__Instruction__
Print the text of each entry below verbatim, character for character, and omit the pictures.

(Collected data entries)
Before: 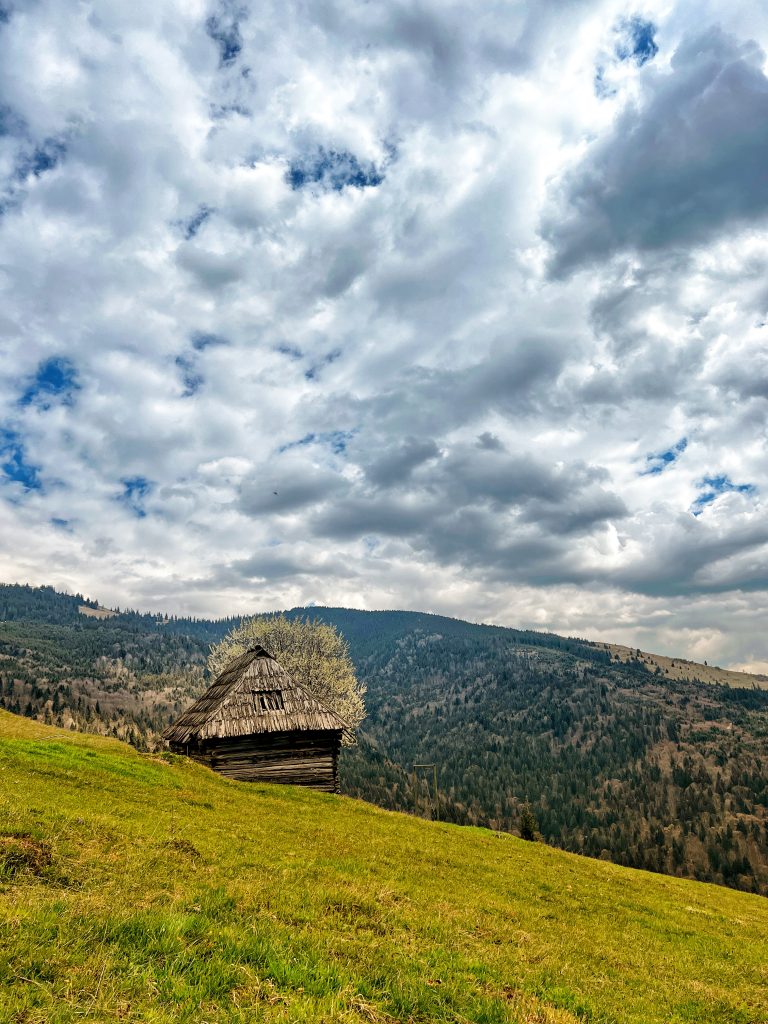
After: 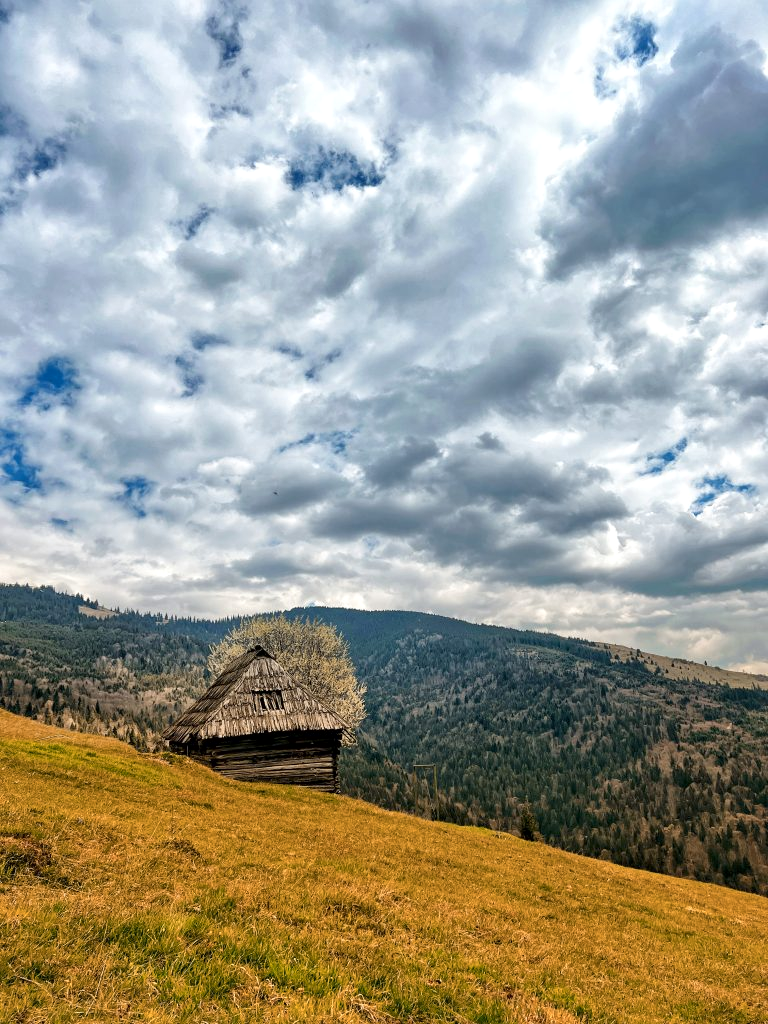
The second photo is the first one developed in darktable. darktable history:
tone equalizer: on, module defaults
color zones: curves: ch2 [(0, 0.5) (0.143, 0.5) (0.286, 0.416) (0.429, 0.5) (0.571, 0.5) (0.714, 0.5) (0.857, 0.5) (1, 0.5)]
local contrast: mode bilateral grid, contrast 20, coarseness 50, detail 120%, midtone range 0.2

__Response__
Before: 
After: 
The second photo is the first one developed in darktable. darktable history:
tone equalizer: on, module defaults
color zones: curves: ch2 [(0, 0.5) (0.143, 0.5) (0.286, 0.416) (0.429, 0.5) (0.571, 0.5) (0.714, 0.5) (0.857, 0.5) (1, 0.5)]
local contrast: mode bilateral grid, contrast 20, coarseness 50, detail 120%, midtone range 0.2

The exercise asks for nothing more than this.